I am not a fan of the big bird. I don’t care for that oversized breast, find the legs too large and tough, and given a choice would rather roast some good, honest pork belly than turkey for Thanksgiving. But when in Rome…
In the 17 -odd years that I’ve lived in the United States, I’ve roasted my fair share of Thanksgiving turkeys. One year I opted to be different and did duck instead, two lovely teak-hued specimens stuffed with dried mangoes steeped in rum. They were delicious of course, but the next year, the sheer force of peer pressure had me hoisting the usual turkey into the oven.
Thanksgiving is my husband’s favorite holiday, so I do my best to deliver the goods. When we lived in Berkeley, walking distance to our beloved Berkeley Bowl, the planning for Thanksgiving dinner began at least two weeks in advance, beginning with the guest list. Since we do not have an immediate family in California, we tended to gather a motley crew of similarly orphaned colleagues, some newly rediscovered college pals, a foreigner or three.
Those first Thanksgiving feasts were a culinary triathlon: purchasing, cooking and cleaning. I learned quickly that when one was sufficiently energized by alcohol and an obsessive compulsive need to have the kitchen returned to its pre-cooking state of immaculate cleanliness, it was actually possible to prep, cook and clean within one 16 hour span.
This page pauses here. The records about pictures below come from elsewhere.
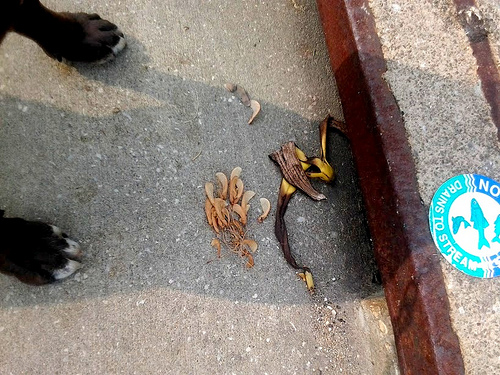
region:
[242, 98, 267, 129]
Small brown seedling on the pavement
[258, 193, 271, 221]
Small brown seedling on the pavement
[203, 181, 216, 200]
Small brown seedling on the pavement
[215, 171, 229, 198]
Small brown seedling on the pavement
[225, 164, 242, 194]
Small brown seedling on the pavement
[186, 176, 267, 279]
Small brown seedling on the pavement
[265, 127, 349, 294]
Banana peel on the paveemnt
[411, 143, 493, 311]
Blue and white button on the pavement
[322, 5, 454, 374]
Small brown edge of the pavement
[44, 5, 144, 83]
Black and whtie paw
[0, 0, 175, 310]
A dog's paws on the ground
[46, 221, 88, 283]
White tips of the black paws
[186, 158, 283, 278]
Discarded flower petals on the ground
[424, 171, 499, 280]
A blue and white logo on the ground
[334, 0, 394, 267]
A red painted section of the curb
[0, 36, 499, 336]
The black shadow of the dog on the ground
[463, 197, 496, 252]
A blue shark on the small logo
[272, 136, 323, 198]
A rotten brown peel on the banana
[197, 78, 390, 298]
Litter thrown by the curb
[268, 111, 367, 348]
a banana peel on the ground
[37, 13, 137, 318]
black and white paws of dog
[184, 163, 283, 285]
seedlings on the ground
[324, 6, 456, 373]
red paint on the curb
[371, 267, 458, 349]
shadow from a chain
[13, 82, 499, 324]
shadow from the dog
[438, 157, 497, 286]
a blue and white sticker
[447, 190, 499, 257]
three fish on the sticker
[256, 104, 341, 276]
a brown and yellow banana peel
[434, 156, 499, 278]
white letters on sticker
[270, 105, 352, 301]
rotting banana peel.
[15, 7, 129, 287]
Black and white paws.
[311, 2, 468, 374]
Rusty curb.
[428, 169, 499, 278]
Circular sticker about drains to stream.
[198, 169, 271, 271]
Seeds from a tree.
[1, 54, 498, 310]
Shadow of an animal.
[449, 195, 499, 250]
Three blue fish.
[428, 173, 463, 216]
The word drains.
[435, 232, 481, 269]
The word stream on the sticker.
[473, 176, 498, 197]
The word no on the sticker.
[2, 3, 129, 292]
black paws of a dog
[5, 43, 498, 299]
shadow of a dog on the ground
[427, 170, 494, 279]
a blue and green sticker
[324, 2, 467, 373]
a red painted curb to sidewalk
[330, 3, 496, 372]
the sidewalk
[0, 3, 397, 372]
the concrete street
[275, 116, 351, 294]
a old banana peel in the street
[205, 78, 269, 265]
a stack of winged tree seeds in street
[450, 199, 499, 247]
green fish on a sticker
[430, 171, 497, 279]
sticker on the sidewalk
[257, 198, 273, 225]
tree seed on the grey ground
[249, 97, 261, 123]
tree seed on the grey ground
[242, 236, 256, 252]
tree seed on the grey ground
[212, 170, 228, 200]
tree seed on the grey ground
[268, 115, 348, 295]
the banana peel is brown and yellow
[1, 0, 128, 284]
the two feet of an animal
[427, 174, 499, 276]
the sticker is aqua, blue and white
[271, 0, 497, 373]
the banana peel near the curb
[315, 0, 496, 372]
the sticker near the curb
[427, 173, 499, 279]
the pictures of the sea life on the sticker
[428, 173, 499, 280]
the letters on the sticker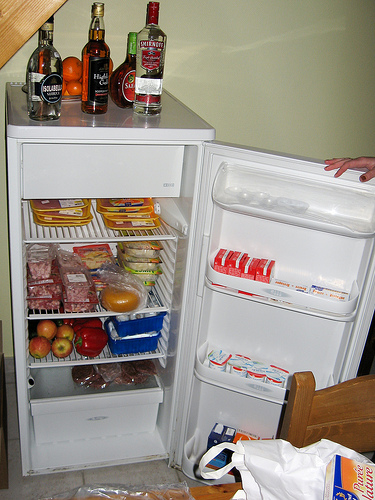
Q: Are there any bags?
A: Yes, there is a bag.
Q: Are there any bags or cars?
A: Yes, there is a bag.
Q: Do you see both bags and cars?
A: No, there is a bag but no cars.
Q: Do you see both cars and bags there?
A: No, there is a bag but no cars.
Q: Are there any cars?
A: No, there are no cars.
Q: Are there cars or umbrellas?
A: No, there are no cars or umbrellas.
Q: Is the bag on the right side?
A: Yes, the bag is on the right of the image.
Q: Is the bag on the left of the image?
A: No, the bag is on the right of the image.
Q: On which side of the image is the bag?
A: The bag is on the right of the image.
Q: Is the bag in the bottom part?
A: Yes, the bag is in the bottom of the image.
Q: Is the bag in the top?
A: No, the bag is in the bottom of the image.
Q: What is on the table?
A: The bag is on the table.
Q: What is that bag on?
A: The bag is on the table.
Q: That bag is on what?
A: The bag is on the table.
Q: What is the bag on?
A: The bag is on the table.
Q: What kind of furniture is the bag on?
A: The bag is on the table.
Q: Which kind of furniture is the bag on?
A: The bag is on the table.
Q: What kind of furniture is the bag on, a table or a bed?
A: The bag is on a table.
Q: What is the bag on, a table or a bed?
A: The bag is on a table.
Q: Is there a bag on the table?
A: Yes, there is a bag on the table.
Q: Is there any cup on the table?
A: No, there is a bag on the table.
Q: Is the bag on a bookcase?
A: No, the bag is on the table.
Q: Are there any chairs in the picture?
A: Yes, there is a chair.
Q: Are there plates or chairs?
A: Yes, there is a chair.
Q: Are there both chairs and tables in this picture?
A: Yes, there are both a chair and a table.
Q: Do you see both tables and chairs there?
A: Yes, there are both a chair and a table.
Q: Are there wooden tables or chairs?
A: Yes, there is a wood chair.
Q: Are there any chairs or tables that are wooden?
A: Yes, the chair is wooden.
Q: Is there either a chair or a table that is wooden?
A: Yes, the chair is wooden.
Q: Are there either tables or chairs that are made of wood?
A: Yes, the chair is made of wood.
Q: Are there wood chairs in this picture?
A: Yes, there is a wood chair.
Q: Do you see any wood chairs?
A: Yes, there is a wood chair.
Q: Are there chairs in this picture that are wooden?
A: Yes, there is a chair that is wooden.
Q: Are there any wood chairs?
A: Yes, there is a chair that is made of wood.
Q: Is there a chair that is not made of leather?
A: Yes, there is a chair that is made of wood.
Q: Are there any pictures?
A: No, there are no pictures.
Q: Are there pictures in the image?
A: No, there are no pictures.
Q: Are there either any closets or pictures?
A: No, there are no pictures or closets.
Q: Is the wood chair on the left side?
A: No, the chair is on the right of the image.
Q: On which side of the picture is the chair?
A: The chair is on the right of the image.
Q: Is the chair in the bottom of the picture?
A: Yes, the chair is in the bottom of the image.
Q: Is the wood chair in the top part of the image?
A: No, the chair is in the bottom of the image.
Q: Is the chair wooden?
A: Yes, the chair is wooden.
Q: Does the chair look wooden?
A: Yes, the chair is wooden.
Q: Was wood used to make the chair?
A: Yes, the chair is made of wood.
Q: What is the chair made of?
A: The chair is made of wood.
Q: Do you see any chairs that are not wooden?
A: No, there is a chair but it is wooden.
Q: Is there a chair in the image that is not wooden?
A: No, there is a chair but it is wooden.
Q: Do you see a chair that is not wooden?
A: No, there is a chair but it is wooden.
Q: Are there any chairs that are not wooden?
A: No, there is a chair but it is wooden.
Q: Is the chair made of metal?
A: No, the chair is made of wood.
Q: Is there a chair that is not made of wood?
A: No, there is a chair but it is made of wood.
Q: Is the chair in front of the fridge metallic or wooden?
A: The chair is wooden.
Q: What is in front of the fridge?
A: The chair is in front of the fridge.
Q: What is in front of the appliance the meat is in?
A: The chair is in front of the fridge.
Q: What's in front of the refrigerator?
A: The chair is in front of the fridge.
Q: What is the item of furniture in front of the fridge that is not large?
A: The piece of furniture is a chair.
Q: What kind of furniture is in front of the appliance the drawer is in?
A: The piece of furniture is a chair.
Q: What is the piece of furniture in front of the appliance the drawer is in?
A: The piece of furniture is a chair.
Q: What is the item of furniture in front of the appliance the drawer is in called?
A: The piece of furniture is a chair.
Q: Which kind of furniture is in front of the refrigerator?
A: The piece of furniture is a chair.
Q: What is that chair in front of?
A: The chair is in front of the refrigerator.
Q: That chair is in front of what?
A: The chair is in front of the refrigerator.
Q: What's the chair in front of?
A: The chair is in front of the refrigerator.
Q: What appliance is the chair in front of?
A: The chair is in front of the refrigerator.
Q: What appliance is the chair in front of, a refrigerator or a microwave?
A: The chair is in front of a refrigerator.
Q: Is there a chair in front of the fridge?
A: Yes, there is a chair in front of the fridge.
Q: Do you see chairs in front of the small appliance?
A: Yes, there is a chair in front of the fridge.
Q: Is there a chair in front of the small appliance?
A: Yes, there is a chair in front of the fridge.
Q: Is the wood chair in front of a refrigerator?
A: Yes, the chair is in front of a refrigerator.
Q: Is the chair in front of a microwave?
A: No, the chair is in front of a refrigerator.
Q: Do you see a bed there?
A: No, there are no beds.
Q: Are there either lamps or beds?
A: No, there are no beds or lamps.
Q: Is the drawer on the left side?
A: Yes, the drawer is on the left of the image.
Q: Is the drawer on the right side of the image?
A: No, the drawer is on the left of the image.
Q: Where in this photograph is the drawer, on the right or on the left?
A: The drawer is on the left of the image.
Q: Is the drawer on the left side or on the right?
A: The drawer is on the left of the image.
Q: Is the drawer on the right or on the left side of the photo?
A: The drawer is on the left of the image.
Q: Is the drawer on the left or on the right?
A: The drawer is on the left of the image.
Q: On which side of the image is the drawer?
A: The drawer is on the left of the image.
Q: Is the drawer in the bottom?
A: Yes, the drawer is in the bottom of the image.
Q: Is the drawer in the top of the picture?
A: No, the drawer is in the bottom of the image.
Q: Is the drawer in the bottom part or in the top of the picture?
A: The drawer is in the bottom of the image.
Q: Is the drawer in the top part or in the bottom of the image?
A: The drawer is in the bottom of the image.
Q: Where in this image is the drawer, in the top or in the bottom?
A: The drawer is in the bottom of the image.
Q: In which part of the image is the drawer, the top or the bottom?
A: The drawer is in the bottom of the image.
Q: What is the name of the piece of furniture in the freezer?
A: The piece of furniture is a drawer.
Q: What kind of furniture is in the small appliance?
A: The piece of furniture is a drawer.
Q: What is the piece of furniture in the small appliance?
A: The piece of furniture is a drawer.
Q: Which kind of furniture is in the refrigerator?
A: The piece of furniture is a drawer.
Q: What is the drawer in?
A: The drawer is in the refrigerator.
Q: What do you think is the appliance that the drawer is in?
A: The appliance is a refrigerator.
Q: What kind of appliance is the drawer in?
A: The drawer is in the freezer.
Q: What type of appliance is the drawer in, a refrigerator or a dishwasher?
A: The drawer is in a refrigerator.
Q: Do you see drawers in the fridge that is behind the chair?
A: Yes, there is a drawer in the freezer.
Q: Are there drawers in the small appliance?
A: Yes, there is a drawer in the freezer.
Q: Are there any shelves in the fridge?
A: No, there is a drawer in the fridge.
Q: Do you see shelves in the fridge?
A: No, there is a drawer in the fridge.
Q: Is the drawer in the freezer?
A: Yes, the drawer is in the freezer.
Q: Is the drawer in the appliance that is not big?
A: Yes, the drawer is in the freezer.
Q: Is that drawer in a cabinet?
A: No, the drawer is in the freezer.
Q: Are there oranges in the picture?
A: Yes, there are oranges.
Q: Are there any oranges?
A: Yes, there are oranges.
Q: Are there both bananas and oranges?
A: No, there are oranges but no bananas.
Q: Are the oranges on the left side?
A: Yes, the oranges are on the left of the image.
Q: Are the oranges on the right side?
A: No, the oranges are on the left of the image.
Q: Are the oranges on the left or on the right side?
A: The oranges are on the left of the image.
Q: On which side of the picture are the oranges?
A: The oranges are on the left of the image.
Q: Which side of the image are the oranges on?
A: The oranges are on the left of the image.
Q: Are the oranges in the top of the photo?
A: Yes, the oranges are in the top of the image.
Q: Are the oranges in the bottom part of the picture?
A: No, the oranges are in the top of the image.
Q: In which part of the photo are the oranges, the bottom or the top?
A: The oranges are in the top of the image.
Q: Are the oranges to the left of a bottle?
A: Yes, the oranges are to the left of a bottle.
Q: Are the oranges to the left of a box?
A: No, the oranges are to the left of a bottle.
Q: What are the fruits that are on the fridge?
A: The fruits are oranges.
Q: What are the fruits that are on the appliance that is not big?
A: The fruits are oranges.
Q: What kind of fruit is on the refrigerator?
A: The fruits are oranges.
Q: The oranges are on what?
A: The oranges are on the refrigerator.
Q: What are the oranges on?
A: The oranges are on the refrigerator.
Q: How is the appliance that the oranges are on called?
A: The appliance is a refrigerator.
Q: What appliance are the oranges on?
A: The oranges are on the refrigerator.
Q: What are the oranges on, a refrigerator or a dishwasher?
A: The oranges are on a refrigerator.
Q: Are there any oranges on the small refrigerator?
A: Yes, there are oranges on the refrigerator.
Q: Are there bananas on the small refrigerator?
A: No, there are oranges on the refrigerator.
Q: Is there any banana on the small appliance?
A: No, there are oranges on the refrigerator.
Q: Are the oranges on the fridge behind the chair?
A: Yes, the oranges are on the freezer.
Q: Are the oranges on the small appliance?
A: Yes, the oranges are on the freezer.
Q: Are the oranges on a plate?
A: No, the oranges are on the freezer.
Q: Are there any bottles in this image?
A: Yes, there is a bottle.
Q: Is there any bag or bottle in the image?
A: Yes, there is a bottle.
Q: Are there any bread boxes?
A: No, there are no bread boxes.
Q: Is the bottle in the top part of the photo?
A: Yes, the bottle is in the top of the image.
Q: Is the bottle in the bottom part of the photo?
A: No, the bottle is in the top of the image.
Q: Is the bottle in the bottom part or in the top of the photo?
A: The bottle is in the top of the image.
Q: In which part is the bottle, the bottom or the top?
A: The bottle is in the top of the image.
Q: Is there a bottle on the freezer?
A: Yes, there is a bottle on the freezer.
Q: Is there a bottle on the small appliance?
A: Yes, there is a bottle on the freezer.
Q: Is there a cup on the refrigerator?
A: No, there is a bottle on the refrigerator.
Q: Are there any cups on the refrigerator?
A: No, there is a bottle on the refrigerator.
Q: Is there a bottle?
A: Yes, there is a bottle.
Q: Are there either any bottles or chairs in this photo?
A: Yes, there is a bottle.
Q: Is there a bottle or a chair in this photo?
A: Yes, there is a bottle.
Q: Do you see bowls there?
A: No, there are no bowls.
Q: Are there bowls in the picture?
A: No, there are no bowls.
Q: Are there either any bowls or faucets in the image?
A: No, there are no bowls or faucets.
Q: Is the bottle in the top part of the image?
A: Yes, the bottle is in the top of the image.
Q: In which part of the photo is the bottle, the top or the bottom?
A: The bottle is in the top of the image.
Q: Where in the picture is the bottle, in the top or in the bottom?
A: The bottle is in the top of the image.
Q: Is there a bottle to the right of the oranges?
A: Yes, there is a bottle to the right of the oranges.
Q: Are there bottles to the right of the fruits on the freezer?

Since we never had the money for Black Friday sales, the day after tended to be low-key and fraught with leftovers.
And yet despite my earnestness, mistakes were made each year. One November I forgot to turn the oven off. The dozen-odd guests we hosted perspired through all 4 courses until I realized the oven was still blasting 350 degree heat from the kitchen. Another year a Spanish teacher visiting from Madrid insisted we all speak Spanish, until a Spanish graduate student from Berkeley (bless her heart) decreed that only English would be spoken at the table. A third year, I was a tad free-handed with salt and the resulting turkey drippings were worthy of the Dead Sea in their salinity. And last year, what I thought would be disastrous: a party crasher, turned into serendipity. The uninvited guest arrived with three large lobster tails. Not a bad opening act for the inimitable bird.
In spite of these unexpected twists, each time we managed to mount a fabulous dinner of bachanalian proportions. And because we never had relatives to entertain, each party ended drama free and alcohol drenched.
This year I began cooking three days ahead of time, for I have many things for which to be grateful. There is The Mango Bride, whose release date has been moved up a week for a release date on April 30. There is the second novel which is moving along nicely. There is Gloria Steinem, with whom I had the great good fortune to dine for an entire week in August. There is Hedgebrook, which offered both writing retreat and such eminent guests as Gloria Steinem. Finally there are my two most favorite people on earth: my husband John and daughter Sofia.
This year Sofia is helping cook Thanksgiving dinner. Last night we made a spicy cranberry chutney. This afternoon we baked cornbread for the sausage dressing. And this evening I concocted the mother of all turkey gravies: a base of roasted garlic, bacon wrapped turkey neck, and 24 hour chicken broth. Add fennel, butter, and a splash of tawnym Port and it approximates a gustatory come to Mama moment.
This year Big Bird just might have to play second fiddle to its glorious gravy. But that’s okay. After all, even good Joe Biden claimed his moment in the spotlight.